Il y a eu des progrès, mais la France en est encore loin. D’autant plus qu’elle semble avoir du mal à pleinement exploiter les atouts légués par son histoire, avec les nombreux liens et réseaux, politiques, culturels, économiques, qui existent d’ores et déjà. « Paris doit devenir un véritable hub pour les grands investisseurs qui souhaitent aller en Afrique », explique encore Étienne Giros, citant en exemple la Chine, dont il reçoit régulièrement des délégations en quête de solutions et d’appuis français pour aller sur le continent.

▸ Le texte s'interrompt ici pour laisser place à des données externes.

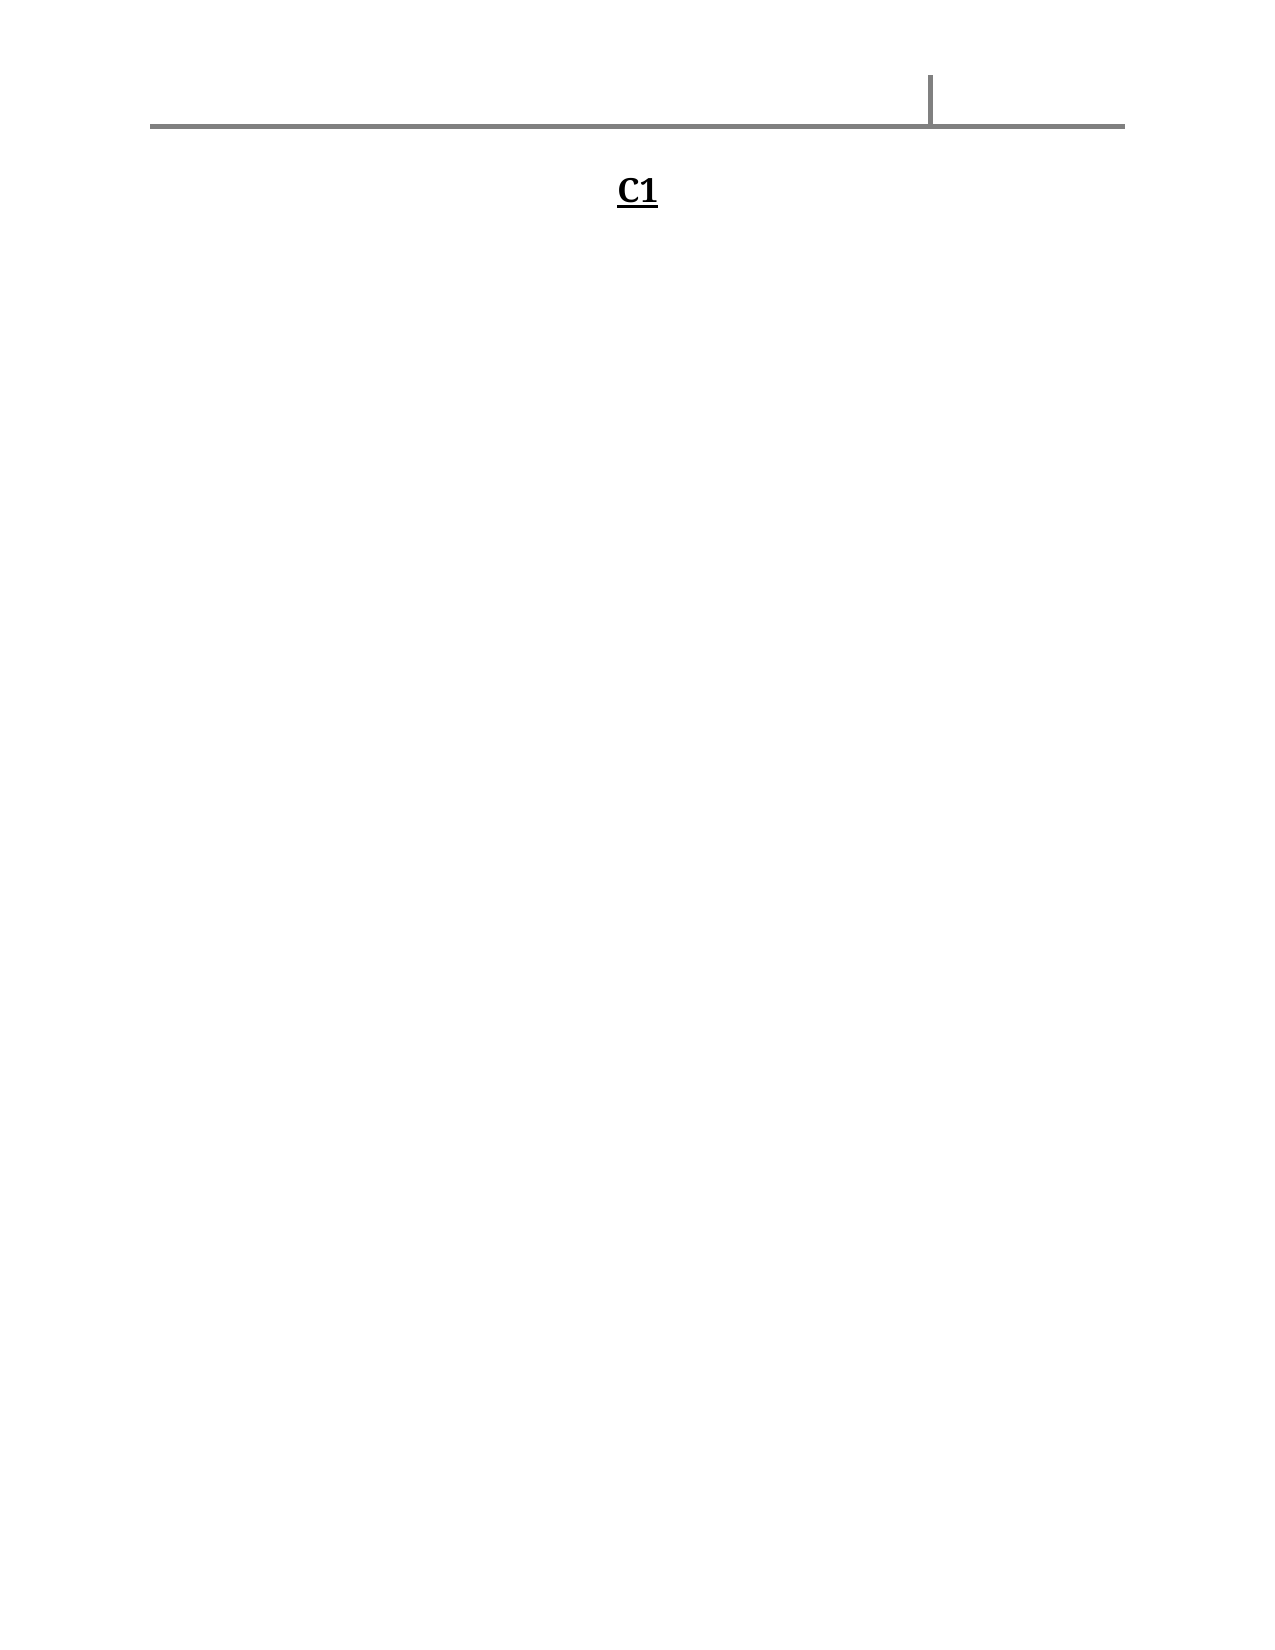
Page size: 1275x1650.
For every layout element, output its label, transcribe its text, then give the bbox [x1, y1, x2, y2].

text C1 [150, 167, 1125, 212]
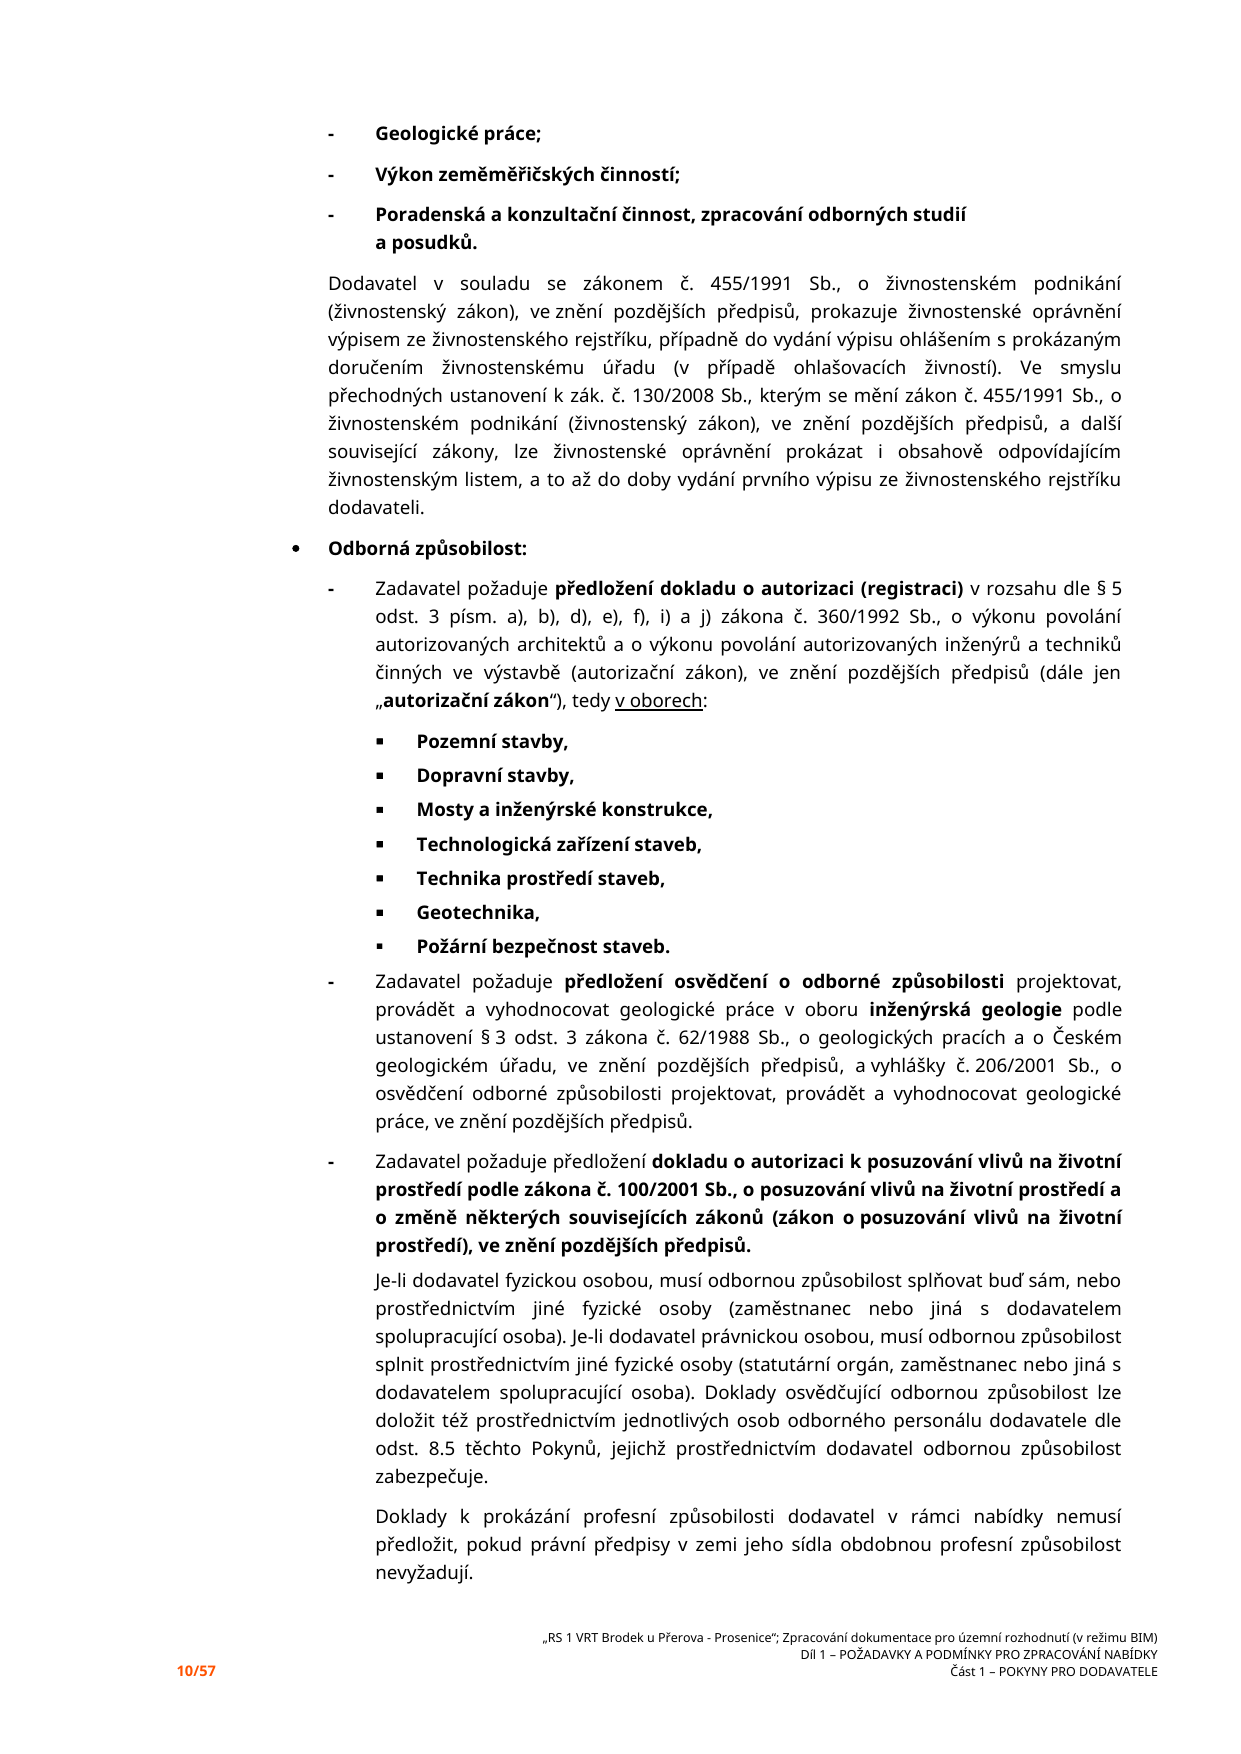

Le grand dessein africain d’Emmanuel Macron se fait attendre
Pour l’heure, le grand dessein africain d’Emmanuel Macron se fait attendre côté français, avec un discours présidentiel délivré aux ambassadeurs sur l’Afrique marqué par les préoccupations migratoires et sécuritaires. « Nos entreprises, nos étudiants, nos chercheurs, nos artistes doivent s’y intéresser », avait certes exhorté le président français, confirmant au passage qu’il se rendrait « prochainement à Ouagadougou » et précisant que la stratégie à mettre en œuvre consiste « à créer un axe intégré entre l’Afrique, la Méditerranée et l’Europe ». Mais c’est encore peu pour redonner un élan après le changement de pouvoir, alors que beaucoup d’observateurs s’interrogent sur l’avenir de certaines initiatives lancées sous le prédécesseur d’Emmanuel Macron, à l’instar de l’association AfricaFrance.
L’inspiration viendra-t-elle du tout nouveau Conseil présidentiel pour l’Afrique annoncé le 29 août et composé de onze membres plutôt jeunes, issus de divers horizons des sociétés civiles africaines et françaises, femmes et hommes ?
Si de bons connaisseurs de l’écosystème franco-africain estime qu’il s’agit assez largement « d’une opération de communication », dans la mesure où les membres de cette structure seront amenés à consulter régulièrement les sources d’expertises existantes sur l’Afrique, les mêmes saluent, toutefois, le côté nouveau de l’initiative, avec cette volonté de bousculer les cercles économiques et institutionnels franco-africains établis et de faire monter des visions neuves des relations franco-africaines. Pour sa part, Étienne Giros attend de voir : « Je ne suis pas contre, surtout s’ils adoubent nos messages », déclare-t-il non sans un brin d’humour.
Au-delà, il faudra toutefois que le nouveau président français, qui bénéficie pour le moment d’un indéniable mouvement de sympathie dans les milieux d’affaires par la dynamique de changement qu’il a enclenchée, clarifie ses ambitions africaines. « Nous sommes en attente, mais nous sommes en confiance », résume Étienne Giros. « Le moment est important et tous les acteurs ne doivent pas le rater ».